- _WHAT TO DO_:
Rewrite the cricket passage, everything from "The right-hander sometimes" down to "McCullum (New Zealand)", with "fine leg" changed to "long leg" wherever it occurs.

- _DOCUMENT PASSAGE_:
Arguably one of the most unorthodox batters in T20 cricket, Suryakumar Yadav sits on his left knee and makes the scoop shot look so simple.

The right-hander sometimes hits the shot over the wicketkeeper or sometimes between the wicketkeeper and sometimes manages to clear the boundary over the fine leg fielder. His hand-eye coordination enables him to judge the length early.


Ben Stokes (England)

Stokes takes his front leg just outside the off stump, with his back leg in front of the leg stump. His footwork and stance enable him to get to the line of the ball early, combined with his reach and extension of arms. The England all-rounder manages to keep a steady balance while playing the shot.


Eoin Morgan (England)

Morgan played the scoop shot over the wicketkeeper’s head quite similarly to how Tillakaratne Dilshan played. He kneeled down by extending his front leg forward and used the bowler’s pace to place it between the fine leg and third-man area.


Brendon McCullum (New Zealand)

McCullum played some fine cricketing shots, but when it came to T20 cricket, the former New Zealand wicketkeeper-batter and skipper was innovative with his stroke play.

He played the scoop shot effortlessly without enough foot movement or the extension of his arms, and he used his ability to get into the line of the ball quickly.


Tom Latham (New Zealand)

Latham can play all around the wicket with his innovative style of play and one such shot is the scoop shot. The left-hander makes the shot look simple as he brings his wrists into play.

When the ball is bowled outside the off stump, he extends his stance by taking his front leg around the middle stump area, and his extension of arms helps him keep his balance while placing the ball.

- _MATERIAL PROVIDED_:
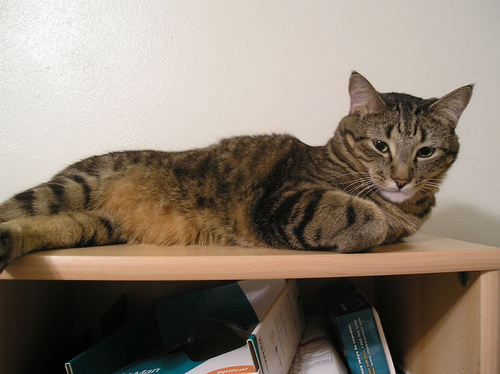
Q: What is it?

- _REPLY_:
The right-hander sometimes hits the shot over the wicketkeeper or sometimes between the wicketkeeper and sometimes manages to clear the boundary over the long leg fielder. His hand-eye coordination enables him to judge the length early.


Ben Stokes (England)

Stokes takes his front leg just outside the off stump, with his back leg in front of the leg stump. His footwork and stance enable him to get to the line of the ball early, combined with his reach and extension of arms. The England all-rounder manages to keep a steady balance while playing the shot.


Eoin Morgan (England)

Morgan played the scoop shot over the wicketkeeper’s head quite similarly to how Tillakaratne Dilshan played. He kneeled down by extending his front leg forward and used the bowler’s pace to place it between the long leg and third-man area.


Brendon McCullum (New Zealand)